Theory of Functional Dependency

by K. Yue

1. Armstrong's axioms

A relation schema R is said to satisfy the functional dependency X -> Y if for any relation instance r that uses R, if there exists two tuples s and t ∈ r such that s[X] = t[X], then s[Y] = t[Y].

  1. (∃s, t ∈ r) (s[X] = t[X]) => s[Y] = t[Y]
  2. i.e.  same value in X implies same value in Y.

Example

Let X be CITY STREET, Y be STREET, then Y is a subset of X, and X -> Y or CITY STREET -> STREET (Reflexivity axiom).

Example:

For R(A,B), we have the following trivial FD for the attributes A and B. No matter what A and B are supposed to mean, they are always mathematically true. (Φ is the empty set.)

AB -> AB, AB->A, AB->B, AB-> Φ
A -> A, A-> Φ
B -> B, B-> Φ

Remember AB-> AB means {A, B} -> {A, B}.

If EmpId  ->  DeptId, and DeptId  ->  ManagerId
then EmpId  ->  ManagerId.

Interpretation: If

  1. every Employee works for only one department, and
  2. every department has only one manager,

then every Employee has only one manager.

A non-trivial FD X->Y:

  1. Y is not a subset of X.
  2. It represents problem requirements.
  3. It is not universally true. It may be false under a different set of problem requirements.
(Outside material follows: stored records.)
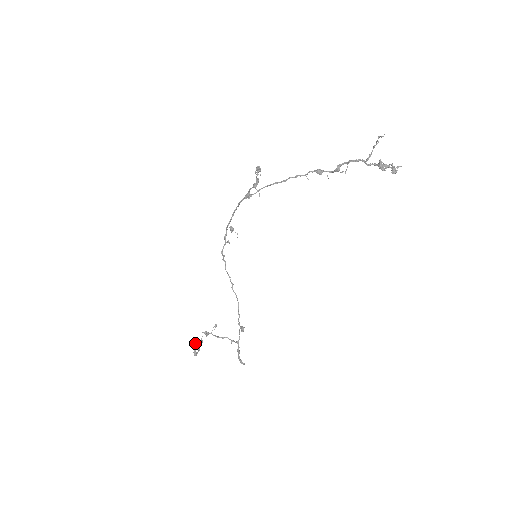
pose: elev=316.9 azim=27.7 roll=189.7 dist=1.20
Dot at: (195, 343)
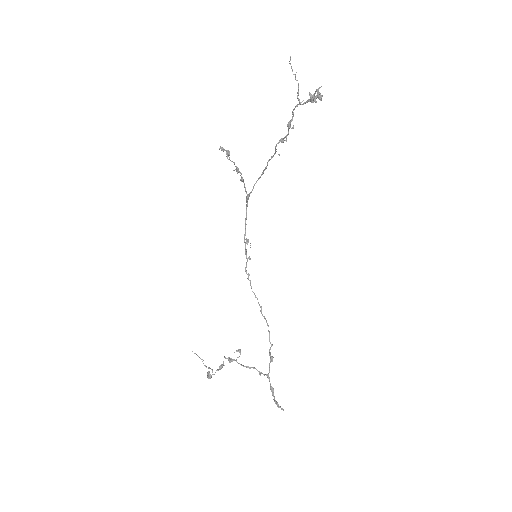
Dot at: occluded
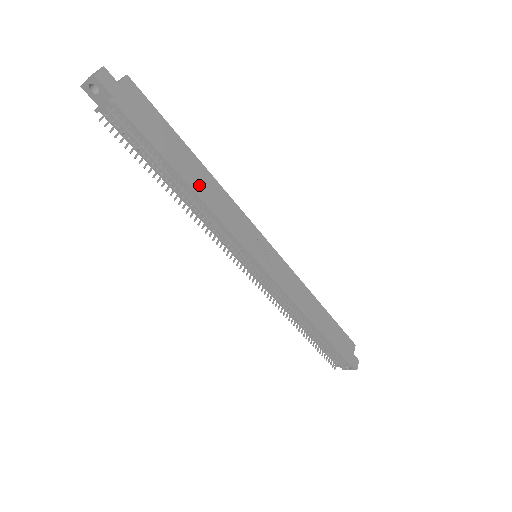
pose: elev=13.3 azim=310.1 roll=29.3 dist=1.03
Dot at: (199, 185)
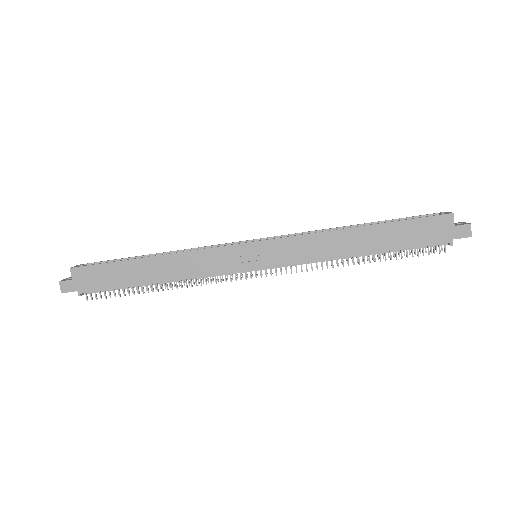
Dot at: (163, 273)
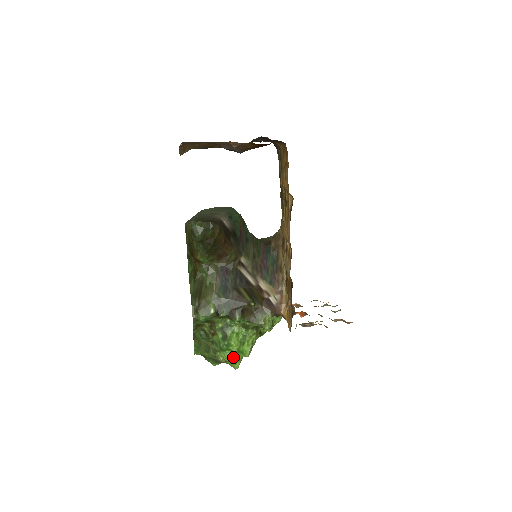
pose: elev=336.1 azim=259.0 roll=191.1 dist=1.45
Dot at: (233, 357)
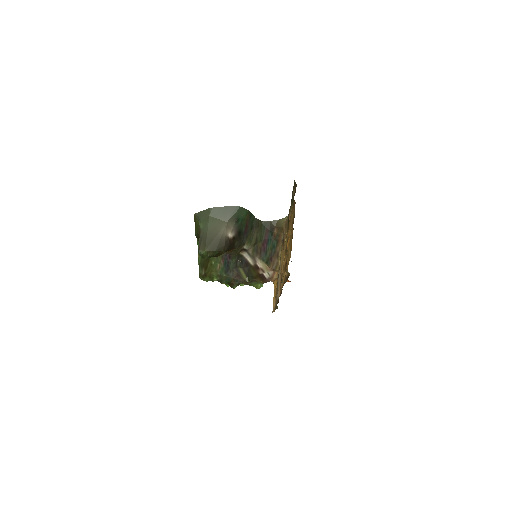
Dot at: occluded
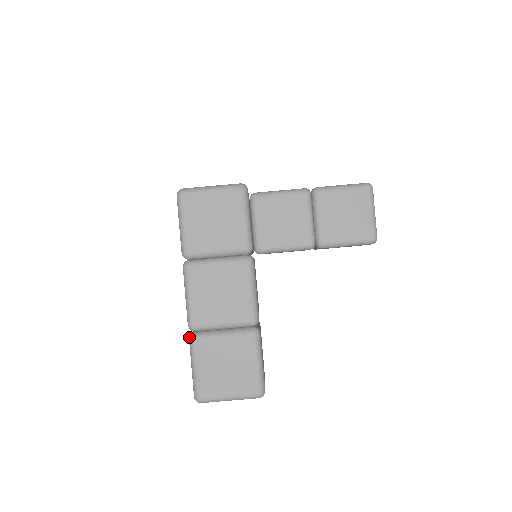
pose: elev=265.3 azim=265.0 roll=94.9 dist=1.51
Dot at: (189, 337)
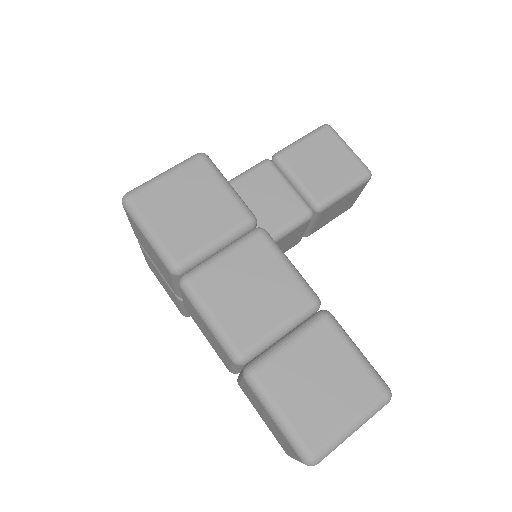
Dot at: (243, 376)
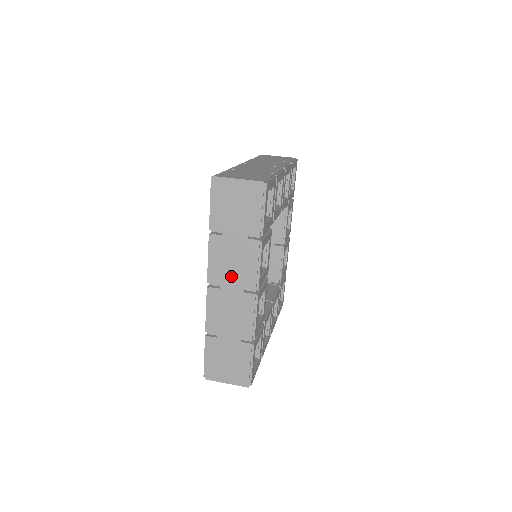
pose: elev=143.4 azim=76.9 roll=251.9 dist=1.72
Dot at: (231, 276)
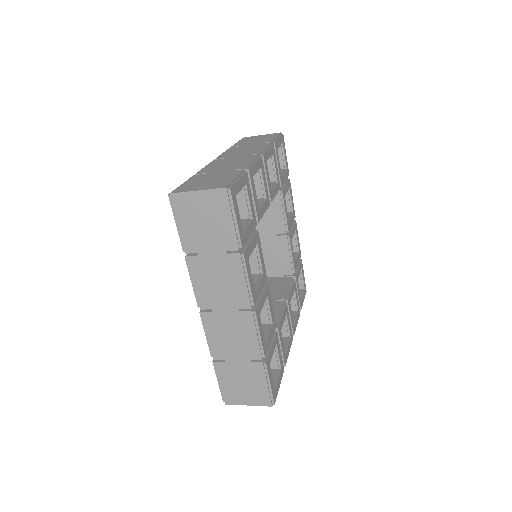
Dot at: (221, 296)
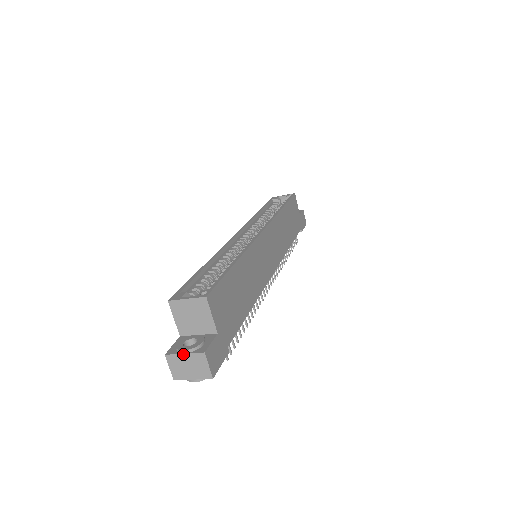
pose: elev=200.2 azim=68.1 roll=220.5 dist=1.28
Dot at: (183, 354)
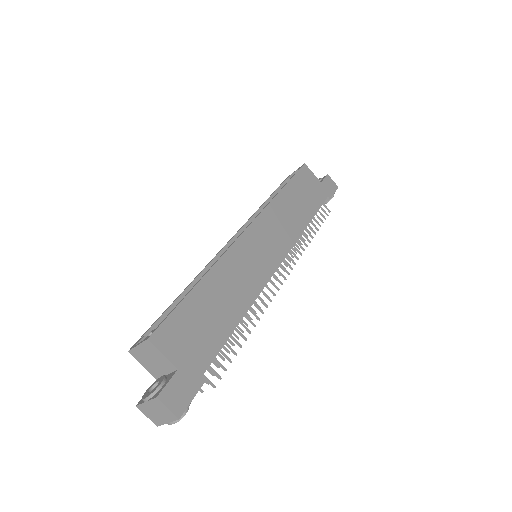
Dot at: (145, 402)
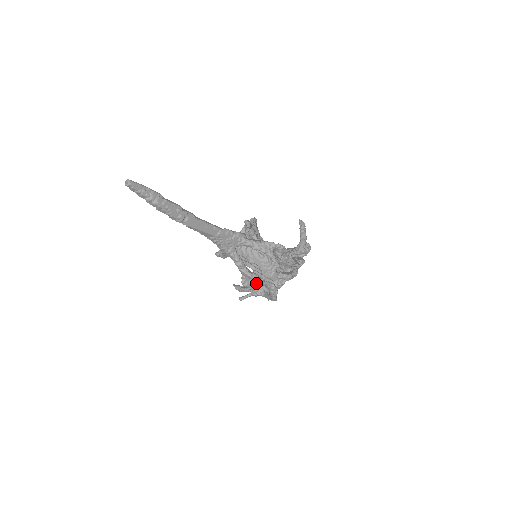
A mathematical proof using Armstrong's axiom is to continuously create/prove new FDs until the result is included. Reasons are usually given.

Example

Prove that the decomposition rule is true: X->YZ => X->Y and X->Z

Proof:

[1] X->YZ (given)
[2] YZ -> Y (reflexivity axiom)
[3] X -> Y (transitivity axiom on [1] and [2]).
[4] YZ -> Z (reflexivity axiom)
[5] X -> Z (transitivity axiom on [1] and [4]).

2. Keys and Superkeys Revisited

Example

In Employee(EmpId, DeptId, ManagerId) with

EmpId -> DeptId, and
DeptId -> ManagerId.

By the transitivity axiom, EmpId -> ManagerId
By the union rule, EmpId -> EmpId, DeptId, ManagerId
By the augmentation axiom, EmpId, ManagerId -> DeptId, ManagerId
                       
Hence, EmpId is a CK of Employee(EmpId, DeptId, ManagerId).

On the other hand,

  1. DeptId is not a candidate key since we do not have DeptId -> EmpId.
  2. {Empd, DeptId} is not a candidate since it is not minimal. It is a superkey only.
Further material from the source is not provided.